Looks like csrf settings are global in Spring Security. Oh well.

/cc @rwinch

Was there something else needed @philwebb or was this more of an FYI?

@dodgex One thing I would suggest is avoiding anonymous inner classes within the configuration because they will have references to the configuration objects. Since the anonymous inner class is used by your application there is going to continue to be a reference to the anonymous inner class. In turn this means that the Configuration will still have a reference to it and will not be able to be garbage collected. Instead consider using a static inner class or use the existing RequestMatchers which can be use to do what you want.

@rwinch Just an FYI in case you were interested. Sorry, should have put that in the /cc comment.

@philwebb Thank you for the cc ;-)

@rwinch First of all thank you for the hint regarding the inner class and the related memory leak. i didn't knew that, although it is somehow obvious.

i'll take a look on the existing matchers if there is one that does what i need, otherwise i keep my own matcher but as a static inner class.

Thank you both! :+1:

For now i'll keep my RequestMatcher (but as a static class) as i didn't found an existing Matcher that i could use for my case.

Thanks a lot for the working snippet :)

FYI...Spring Security 4.0 added ignoringAntMatchers:

csrf()
    .ignoringAntMatchers("/nocsrf","/ignore/startswith/**")

yep, and we have to use 1.3.0.M1 version of spring-boot, because 1.2.5 do not contain this method.
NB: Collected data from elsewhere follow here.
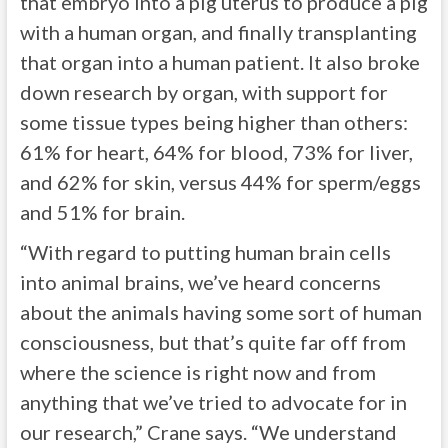
that embryo into a pig uterus to produce a pig
with a human organ, and finally transplanting
that organ into a human patient. It also broke
down research by organ, with support for
some tissue types being higher than others:
61% for heart, 64% for blood, 73% for liver,
and 62% for skin, versus 44% for sperm/eggs
and 51% for brain.
“With regard to putting human brain cells
into animal brains, we’ve heard concerns
about the animals having some sort of human
consciousness, but that’s quite far off from
where the science is right now and from
anything that we’ve tried to advocate for in
our research,” Crane says. “We understand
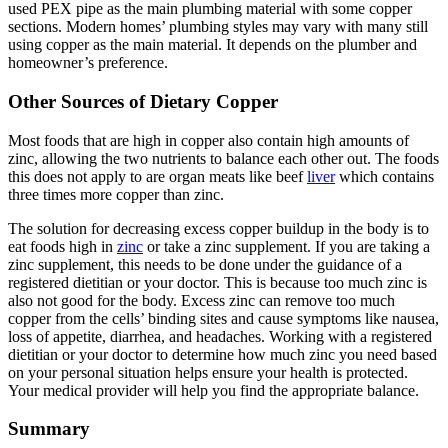
used PEX pipe as the main plumbing material with some copper
sections. Modern homes’ plumbing styles may vary with many still
using copper as the main material. It depends on the plumber and
homeowner’s preference.
Other Sources of Dietary Copper
Most foods that are high in copper also contain high amounts of
zinc, allowing the two nutrients to balance each other out. The foods
this does not apply to are organ meats like beef
liver
which contains
three times more copper than zinc.
The solution for decreasing excess copper buildup in the body is to
eat foods high in
zinc
or take a zinc supplement. If you are taking a
zinc supplement, this needs to be done under the guidance of a
registered dietitian or your doctor. This is because too much zinc is
also not good for the body. Excess zinc can remove too much
copper from the cells’ binding sites and cause symptoms like nausea,
loss of appetite, diarrhea, and headaches. Working with a registered
dietitian or your doctor to determine how much zinc you need based
on your personal situation helps ensure your health is protected.
Your medical provider will help you find the appropriate balance.
Summary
If you use xml for security configurations you can add -
<http security="none" pattern="/pathWhereCSRFWillBeIgnored/**"/>

what is xml equalent of
csrf()
.ignoringAntMatchers("/nocsrf","/ignore/startswith/**")

?

That’s a usage question about a different project (appended to a closed issue). Please ask questions in stack overflow.

How can we bypass GET type URL by using:
csrf()
.ignoringAntMatchers("/nocsrf","/ignore/startswith/**") in spring-security 4 or 5

@amitrathi1982 have you seen the comment jut before yours? Please ask questions on Stackoverflow.